Saïda l'heureuse
Chapitre 12

Malgré sa situation excentrique, à la limite méridionale de l'urbanisation et des cultures, Saïda était, d'après son importance démographique, la neuvième ville de l'Oranie, comparable ainsi à Perrégaux, Tiaret (son pendant oriental), Ain-Temouchent, ou Beni-Saf. Dans un simple marché arabe, animé périodiquement par la présence temporaire de nomades chameliers du Sud, les Français avaient instillé un sang nouveau. Ils ont investi, au ksar primitif de Saïda, une personnalité humaine et l'ont transformé, en y créant une cité vivante et permanente de sédentaires, créatrice de richesses. Dans cette région, jadis presque déserte, s'étaient groupées: cultures de céréales, de vignes, de primeurs, exploitations forestière et alfatière, activité commerciale, profitant de l'équipement d'un noeud de voies routières et ferroviaires à longue distance. En 1962, la vie foisonnait, là où il y a 120 ans ce n'était qu'aridité et somnolence.

Qui peut se permettre d'oublier le labeur de Titan que représentaient, alors, au profit des Musulmans autant que des Européens, la création et la croissance d'une ville et de villages, à l'orée du Sud Oranais, l'ouverture de plus de 1000 kilomètres de routes principales, de 850 kilomètres de voies ferrées, le défrichement, l'équipement, l'irrigation, la mise en culture, le reboisement, la restauration des sols, la mise en place de points d'eau. Quel miracle supplémentaire, n'auraient pas réalisé nos ingénieurs de l'hydraulique en captant et en utilisant les nappes d'eau douce dont ils avaient découvert l'existence sous le Chott-ech-Chergui, cette eau stérile?

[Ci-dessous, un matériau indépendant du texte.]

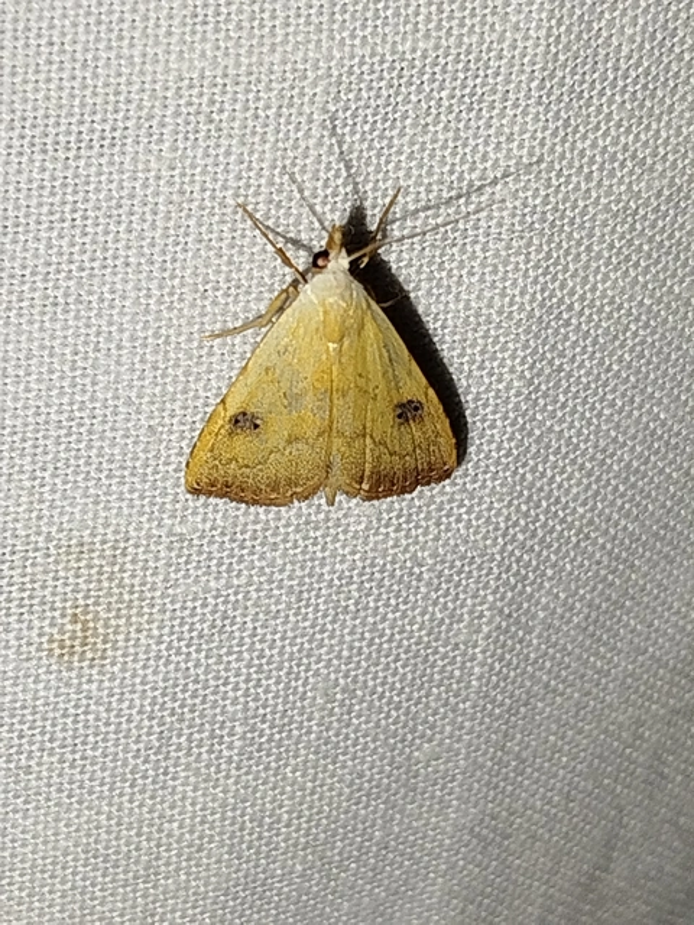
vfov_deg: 19.6
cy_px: 462
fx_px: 2673
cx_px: 347
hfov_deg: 14.8
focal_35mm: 100
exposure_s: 1/50
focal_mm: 5.31
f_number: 1.7
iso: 80
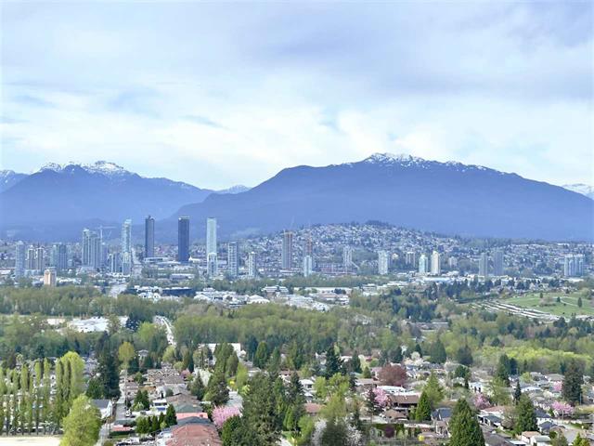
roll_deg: -0.6
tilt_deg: +0.3
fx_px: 1098
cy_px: 223
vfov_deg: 22.9
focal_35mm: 64
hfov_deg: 30.3
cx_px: 297
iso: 20
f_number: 2.2
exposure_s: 1/1248
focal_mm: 7.5
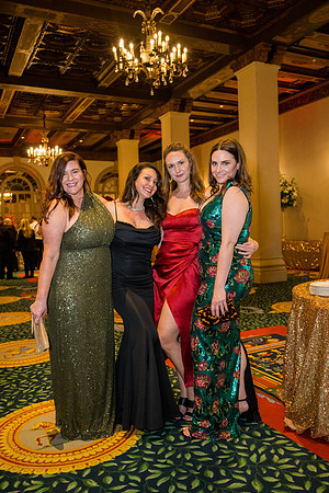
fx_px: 411
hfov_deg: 43.6
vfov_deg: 61.9
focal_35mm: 30
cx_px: 164
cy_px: 246
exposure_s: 1/125
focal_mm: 30
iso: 2500
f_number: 3.2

Malgré le sang versé par nos soldats métropolitains et nos valeureux Légionnaires, le labeur de nos colons et de nos techniciens, l'égoïste Métropole, ignorante des choses locales, a abandonné, là comme ailleurs en Algérie, sans compensation, "ce que nous n'avions pas perdu". L'oeuvre civilisatrice effectuée a été ruinée, d'un trait de plume inconscient, compromettant à la fois le potentiel vital, des Musulmans et, par ailleurs, notre ravitaillement en pétrole que nos ingénieurs avaient découvert et équipé.